Paul McBeth (shown here at last year's Vibram Open) won the first National Tour event of the season this past weekend at The Memorial Championship.

Using a steady weekend with three rounds in the 40s, Paul McBeth won The Memorial Championship for the second straight year, winning the title by three strokes over Innova teammate Will Schusterick.

The tournament ran in Scottsdale, Ariz., from Feb. 29 – March 3 and served as the first event of the National Tour Elite Series.

McBeth, who earned $3,500 for his victory, finished 44-under-par with a four-day 188. He had rounds of 45, 44, 53 and 46.
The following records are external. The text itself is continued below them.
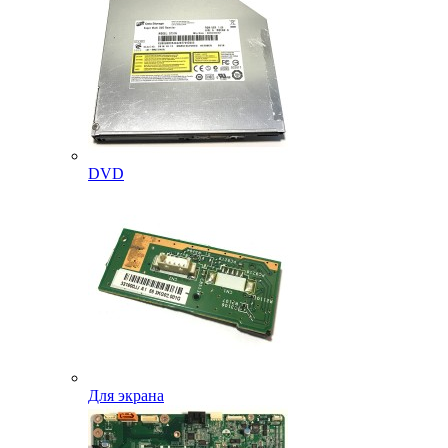
DVD
Для экрана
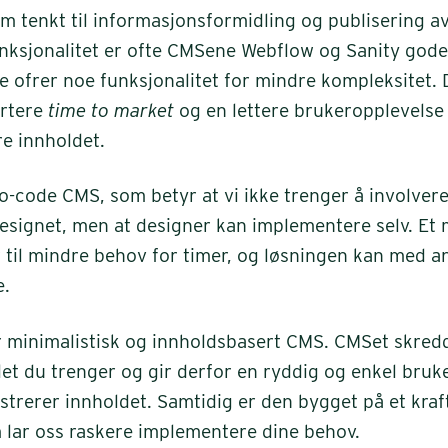
om tenkt til informasjonsformidling og publisering a
nksjonalitet er ofte CMSene Webflow og Sanity gode 
e ofrer noe funksjonalitet for mindre kompleksitet. 
ortere
time to market
og en lettere brukeropplevelse
re innholdet.
o-code CMS, som betyr at vi ikke trenger å involvere
signet, men at designer kan implementere selv. Et m
 til mindre behov for timer, og løsningen kan med a
e.
 minimalistisk og innholdsbasert CMS. CMSet skredde
et du trenger og gir derfor en ryddig og enkel bruk
trerer innholdet. Samtidig er den bygget på et kra
lar oss raskere implementere dine behov.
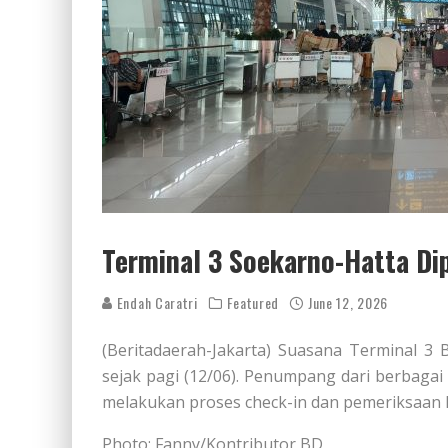
Terminal 3 Soekarno-Hatta Di
Endah Caratri
Featured
June 12, 2026
(Beritadaerah-Jakarta) Suasana Terminal 3 
sejak pagi (12/06). Penumpang dari berbag
melakukan proses check-in dan pemeriksaan
Photo: Fanny/Kontributor BD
One of his rounds — the first — was an 1107-rated round, one of four rounds at the tournament that had a rating of more than 1100.

Schusterick had one of the others — shooting a 43 in the final round for an 1103 round. He finished the tournament with rounds of 49, 45, 54 and 43 for a 41-under-par 191. Schusterick earned $2,500 for second place.

Dave Feldberg, who placed third with a 39-under 193, had the other two top-rated rounds. He shot a 44 in the opening round for an 1115 round and had a 42 in the final round, for a 1112. In the second round, he shot a 48, but a 59 in the third round appears to have doomed him. He still left with a $2,000 check for third place.

Avery Jenkins and Steven Rico tied for fourth place, each winning $1,550 for finishing at 31 under. They each had a 201. Jenkins’ top round of the tournament with a final-round 48. Rico shot a 47 in the second round as his top score.